Even a postcard could not capture the perfection of the scene as it was a day
torn right out of the guide book with the serene eyes of Buddha watching over
the scene. In the golden afternoon light we moved on to the old Yangtse Dzong
where things took a turn for the magical. The old Dzong was constructed by Pema
Lingpa and company at the same time as Trashigang. The Dzong had no written
plans and no nails were used in the miraculous architectural feat. The original
Trashiyangtse Dzong is perched on a hillock at the nexus of an endless
wilderness. Below the Dzong is a mighty Cypress that overlooks the river and verdant
valley tucked into a smothering forest. This is the old trade route between
Tibet and Bhutan and the Rodung La trek which connects Yangtse to Bumthang via
Lhuntse. There are said to be many ghost in this remote part of Bhutan. We breezed through the regal courtyard and
into the ancient edifice. The cherry wood floors were exquisite and we ascended
steep ladder stairs up several levels reaching an interior alter room. In that
room we bumped into a group of monks accompanying the Trashigang governor and
his compatriots. On display was a rare statue of the god of compassion with its
thousand arms. We got a blessing of holy water from a chalice before leaving
the sanctum. Once in the courtyard we preceded to the main Lhakang an eloquent room
where we lit butter lamps. A young monk frantically searched for reserve lamps
for the governor who was on our heels. The butter lamps we lit were earmarked
for the distinguished guests but in this temple we all were treated with equal
compassion, dignity, and grace. The sun plunged beneath the pine crest ridge
illuminating a northern pinnacle in glittering gold. We hopped back in the taxi
and made the run back to Trashigang in about two hours flat. That night we found
a stairway to heaven and climbed into the upper reaches of the horseshoe valley
above the town. A rare appearance of stars twinkled above the silhouetted trees
and the Milky Way stretched across the Himalayan sky. But these stars seemed
far away and out of reach. They vibrated in tiny frequencies from another
universe or dimension like T.V’s flickering in roadside motel windows. We couldn’t help ask ourselves if they really
existed at all, or for that matter did we?

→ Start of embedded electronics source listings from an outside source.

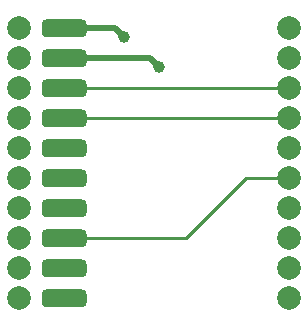
<source format=gtl>
%TF.GenerationSoftware,KiCad,Pcbnew,(5.1.10)-1*%
%TF.CreationDate,2021-06-28T22:20:39+08:00*%
%TF.ProjectId,TTGO-T7-V1.5_BNO085_expansion-board,5454474f-2d54-4372-9d56-312e355f424e,rev?*%
%TF.SameCoordinates,Original*%
%TF.FileFunction,Copper,L1,Top*%
%TF.FilePolarity,Positive*%
%FSLAX46Y46*%
G04 Gerber Fmt 4.6, Leading zero omitted, Abs format (unit mm)*
G04 Created by KiCad (PCBNEW (5.1.10)-1) date 2021-06-28 22:20:39*
%MOMM*%
%LPD*%
G01*
G04 APERTURE LIST*
%TA.AperFunction,ComponentPad*%
%ADD10C,2.000000*%
%TD*%
%TA.AperFunction,ViaPad*%
%ADD11C,1.000000*%
%TD*%
%TA.AperFunction,Conductor*%
%ADD12C,0.250000*%
%TD*%
%TA.AperFunction,Conductor*%
%ADD13C,0.500000*%
%TD*%
G04 APERTURE END LIST*
D10*
%TO.P,T1,20*%
%TO.N,Net-(T1-Pad20)*%
X24130000Y1270000D03*
%TO.P,T1,19*%
%TO.N,Net-(T1-Pad19)*%
X24130000Y3810000D03*
%TO.P,T1,18*%
%TO.N,Net-(T1-Pad18)*%
X24130000Y6350000D03*
%TO.P,T1,17*%
%TO.N,GND*%
X24130000Y8890000D03*
%TO.P,T1,16*%
%TO.N,RST*%
X24130000Y11430000D03*
%TO.P,T1,15*%
%TO.N,Net-(T1-Pad15)*%
X24130000Y13970000D03*
%TO.P,T1,14*%
%TO.N,SDA*%
X24130000Y16510000D03*
%TO.P,T1,13*%
%TO.N,SCL*%
X24130000Y19050000D03*
%TO.P,T1,12*%
%TO.N,Net-(T1-Pad12)*%
X24130000Y21590000D03*
%TO.P,T1,11*%
%TO.N,Net-(T1-Pad11)*%
X24130000Y24130000D03*
%TO.P,T1,10*%
%TO.N,Net-(T1-Pad10)*%
X1270000Y24130000D03*
%TO.P,T1,9*%
%TO.N,Net-(T1-Pad9)*%
X1270000Y21590000D03*
%TO.P,T1,8*%
%TO.N,Net-(T1-Pad8)*%
X1270000Y19050000D03*
%TO.P,T1,7*%
%TO.N,Net-(T1-Pad7)*%
X1270000Y16510000D03*
%TO.P,T1,6*%
%TO.N,Net-(T1-Pad6)*%
X1270000Y13970000D03*
%TO.P,T1,5*%
%TO.N,Net-(T1-Pad5)*%
X1270000Y11430000D03*
%TO.P,T1,4*%
%TO.N,Net-(T1-Pad4)*%
X1270000Y8890000D03*
%TO.P,T1,3*%
%TO.N,3V3*%
X1270000Y6350000D03*
%TO.P,T1,2*%
%TO.N,Net-(T1-Pad2)*%
X1270000Y3810000D03*
%TO.P,T1,1*%
%TO.N,Net-(T1-Pad1)*%
X1270000Y1270000D03*
%TD*%
%TO.P,G1,10*%
%TO.N,Net-(G1-Pad10)*%
%TA.AperFunction,SMDPad,CuDef*%
G36*
G01*
X3175000Y889000D02*
X3175000Y1651000D01*
G75*
G02*
X3556000Y2032000I381000J0D01*
G01*
X6604000Y2032000D01*
G75*
G02*
X6985000Y1651000I0J-381000D01*
G01*
X6985000Y889000D01*
G75*
G02*
X6604000Y508000I-381000J0D01*
G01*
X3556000Y508000D01*
G75*
G02*
X3175000Y889000I0J381000D01*
G01*
G37*
%TD.AperFunction*%
%TO.P,G1,9*%
%TO.N,Net-(G1-Pad9)*%
%TA.AperFunction,SMDPad,CuDef*%
G36*
G01*
X3175000Y3429000D02*
X3175000Y4191000D01*
G75*
G02*
X3556000Y4572000I381000J0D01*
G01*
X6604000Y4572000D01*
G75*
G02*
X6985000Y4191000I0J-381000D01*
G01*
X6985000Y3429000D01*
G75*
G02*
X6604000Y3048000I-381000J0D01*
G01*
X3556000Y3048000D01*
G75*
G02*
X3175000Y3429000I0J381000D01*
G01*
G37*
%TD.AperFunction*%
%TO.P,G1,8*%
%TO.N,RST*%
%TA.AperFunction,SMDPad,CuDef*%
G36*
G01*
X3175000Y5969000D02*
X3175000Y6731000D01*
G75*
G02*
X3556000Y7112000I381000J0D01*
G01*
X6604000Y7112000D01*
G75*
G02*
X6985000Y6731000I0J-381000D01*
G01*
X6985000Y5969000D01*
G75*
G02*
X6604000Y5588000I-381000J0D01*
G01*
X3556000Y5588000D01*
G75*
G02*
X3175000Y5969000I0J381000D01*
G01*
G37*
%TD.AperFunction*%
%TO.P,G1,7*%
%TO.N,Net-(G1-Pad7)*%
%TA.AperFunction,SMDPad,CuDef*%
G36*
G01*
X3175000Y8509000D02*
X3175000Y9271000D01*
G75*
G02*
X3556000Y9652000I381000J0D01*
G01*
X6604000Y9652000D01*
G75*
G02*
X6985000Y9271000I0J-381000D01*
G01*
X6985000Y8509000D01*
G75*
G02*
X6604000Y8128000I-381000J0D01*
G01*
X3556000Y8128000D01*
G75*
G02*
X3175000Y8509000I0J381000D01*
G01*
G37*
%TD.AperFunction*%
%TO.P,G1,6*%
%TO.N,Net-(G1-Pad6)*%
%TA.AperFunction,SMDPad,CuDef*%
G36*
G01*
X3175000Y11049000D02*
X3175000Y11811000D01*
G75*
G02*
X3556000Y12192000I381000J0D01*
G01*
X6604000Y12192000D01*
G75*
G02*
X6985000Y11811000I0J-381000D01*
G01*
X6985000Y11049000D01*
G75*
G02*
X6604000Y10668000I-381000J0D01*
G01*
X3556000Y10668000D01*
G75*
G02*
X3175000Y11049000I0J381000D01*
G01*
G37*
%TD.AperFunction*%
%TO.P,G1,5*%
%TO.N,Net-(G1-Pad5)*%
%TA.AperFunction,SMDPad,CuDef*%
G36*
G01*
X3175000Y13589000D02*
X3175000Y14351000D01*
G75*
G02*
X3556000Y14732000I381000J0D01*
G01*
X6604000Y14732000D01*
G75*
G02*
X6985000Y14351000I0J-381000D01*
G01*
X6985000Y13589000D01*
G75*
G02*
X6604000Y13208000I-381000J0D01*
G01*
X3556000Y13208000D01*
G75*
G02*
X3175000Y13589000I0J381000D01*
G01*
G37*
%TD.AperFunction*%
%TO.P,G1,4*%
%TO.N,SDA*%
%TA.AperFunction,SMDPad,CuDef*%
G36*
G01*
X3175000Y16129000D02*
X3175000Y16891000D01*
G75*
G02*
X3556000Y17272000I381000J0D01*
G01*
X6604000Y17272000D01*
G75*
G02*
X6985000Y16891000I0J-381000D01*
G01*
X6985000Y16129000D01*
G75*
G02*
X6604000Y15748000I-381000J0D01*
G01*
X3556000Y15748000D01*
G75*
G02*
X3175000Y16129000I0J381000D01*
G01*
G37*
%TD.AperFunction*%
%TO.P,G1,3*%
%TO.N,SCL*%
%TA.AperFunction,SMDPad,CuDef*%
G36*
G01*
X3175000Y18669000D02*
X3175000Y19431000D01*
G75*
G02*
X3556000Y19812000I381000J0D01*
G01*
X6604000Y19812000D01*
G75*
G02*
X6985000Y19431000I0J-381000D01*
G01*
X6985000Y18669000D01*
G75*
G02*
X6604000Y18288000I-381000J0D01*
G01*
X3556000Y18288000D01*
G75*
G02*
X3175000Y18669000I0J381000D01*
G01*
G37*
%TD.AperFunction*%
%TO.P,G1,2*%
%TO.N,GND*%
%TA.AperFunction,SMDPad,CuDef*%
G36*
G01*
X3175000Y21209000D02*
X3175000Y21971000D01*
G75*
G02*
X3556000Y22352000I381000J0D01*
G01*
X6604000Y22352000D01*
G75*
G02*
X6985000Y21971000I0J-381000D01*
G01*
X6985000Y21209000D01*
G75*
G02*
X6604000Y20828000I-381000J0D01*
G01*
X3556000Y20828000D01*
G75*
G02*
X3175000Y21209000I0J381000D01*
G01*
G37*
%TD.AperFunction*%
%TO.P,G1,1*%
%TO.N,3V3*%
%TA.AperFunction,SMDPad,CuDef*%
G36*
G01*
X3175000Y23749000D02*
X3175000Y24511000D01*
G75*
G02*
X3556000Y24892000I381000J0D01*
G01*
X6604000Y24892000D01*
G75*
G02*
X6985000Y24511000I0J-381000D01*
G01*
X6985000Y23749000D01*
G75*
G02*
X6604000Y23368000I-381000J0D01*
G01*
X3556000Y23368000D01*
G75*
G02*
X3175000Y23749000I0J381000D01*
G01*
G37*
%TD.AperFunction*%
%TD*%
D11*
%TO.N,GND*%
X13081000Y20828000D03*
%TO.N,3V3*%
X10160000Y23368000D03*
%TD*%
D12*
%TO.N,RST*%
X5080000Y6350000D02*
X15367000Y6350000D01*
X20447000Y11430000D02*
X24130000Y11430000D01*
X15367000Y6350000D02*
X20447000Y11430000D01*
%TO.N,SDA*%
X5080000Y16510000D02*
X24130000Y16510000D01*
%TO.N,SCL*%
X5080000Y19050000D02*
X24130000Y19050000D01*
D13*
%TO.N,GND*%
X12319000Y21590000D02*
X13081000Y20828000D01*
X5080000Y21590000D02*
X12319000Y21590000D01*
%TO.N,3V3*%
X9398000Y24130000D02*
X5080000Y24130000D01*
X10160000Y23368000D02*
X9398000Y24130000D01*
%TD*%
M02*

</source>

Afterschool on Monday I wandered up to Zongdopelri where
Rinchen Wangmo was harvesting rice in a bamboo sifter. It was the clearest day
in Bhutan revealing two glacial peaks beyond Tawang. I have only glimpsed them
twice before and couldn’t believe what I was seeing, two Himalayan toppers like
diamonds eclipsed by my thumb. But there they were the throne of the gods, the
far eastern link in the chain that stretches from Pakistan, Nepal, Tibet, Bhutan,
to Arrunachal Pradesh. From my bonpo meadow the inner Himalaya sprawled in each
direction with countless peaks, ridges, and slopes with every conceivable
contour, the crown jewel, the dragon tail, the honeycomb and everything
between. Flocks of ravens soared in the four directions in esoteric formations
while prayer flags flapped in a crystal sky. It is god’s country if there is
such a thing.
Monk at Trashiyangtse Dzong, May |
Meme AKA Becky's Mountain |
When you finally discover if there is such a thing let us know dear author. Love you bra. Great post and descriptions of the intricate temples and countryside you explore. Can't wait to come do some with you in a few months!!!!